Mask of the Devil
(Skol Records 2014)
You wouldn’t expect an electrifying classic metal band to emerge from the heavy metal wasteland of Kentucky, but that’s exactly what happened in the case of Savage Master. The female-fronted five-piece attracted the attention of Polish metal guru Bart Gabriel, who promptly snapped them up to his Skol Records label. The debut album, ‘Mask of the Devil,’ was released late last year to widespread acclaim in the European metal underground. Contributing to the intrigue was the band’s over-the-top occult imagery and lyricism, as well as the band’s unconventional appearance. Vocalist Stacey Savage wears leather and chains, but her male bandmates conceal their visages with black hoods and are decked out from head to toe in black like executioners. Some may dismiss that image as gimmicky, but hey, sometimes even the most talented bands need an extra “something” to make them stand out from the pack, especially when they hail from a metal backwater like Louisville. (I’m not insulting Kentucky, by the way, nor could I. Hell, I live in Alabama.)
Let’s be clear: ‘Mask of the Devil’ is a potent, raw slab of uncompromising old-school heavy metal. The first thing that jumps out at the listener is Savage’s abrasive voice, which bears more than a passing resemblance to Tim Baker of Cirith Ungol fame. The next thing you notice is the delightfully murky and musty sound job, which dovetails nicely with the raw, in-your-face performances and take-no-prisoners songwriting. Savage Master aren’t out to wow you with their finesse or musical virtuosity. The 8 songs clock in at a lean 29 minutes, with no frills, no fat, no wasted moments. Instead, Savage Master’s objective on this album is to bludgeon you over the head, convert you to their cause of darkness and evil, and send you on your way with a smile on your face. And it works. ‘Mask of the Devil’ is an enjoyable, undiluted listen that doesn’t overstay its welcome or belabor the limited musical and lyrical themes on display. It has a certain purity and (for all its sinister imagery) innocence that makes it easy to understand why Savage Master have captured the imaginations of many in the heavy metal underworld, earning the band invitations to prestigious festivals such as Chicago’s Ragnarokkr Fest and Germany’s legendary Keep It True.
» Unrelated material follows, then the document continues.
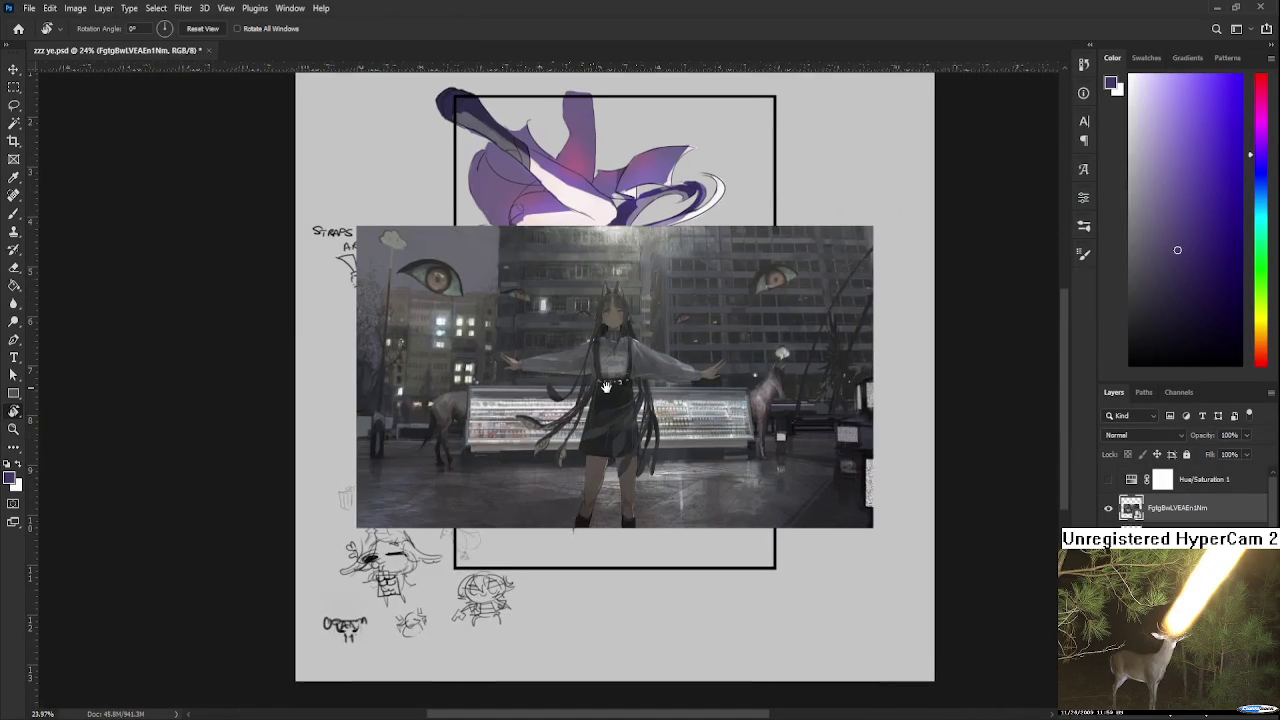
scroll(657, 449, "up", 1)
The flipside, of course, is that ‘Mask of the Devil’ is an album that could be easily shredded by a listener who doesn’t buy into Savage Master’s concept (I originally wrote “schtick,” but that cheapens it too much, as I really think the band are being sincere rather than ironic). I get that, and would love to see the band expand and refine its musical attack somewhat next time around. For now, however, count me in the category of those who are charmed by ‘Mask of the Devil.’ As of this writing, I am less than 72 hours from my first live encounter with Savage Master in Chicago. My strong suspicion is that this band will elevate all of this material significantly on the stage. I can’t wait to find out!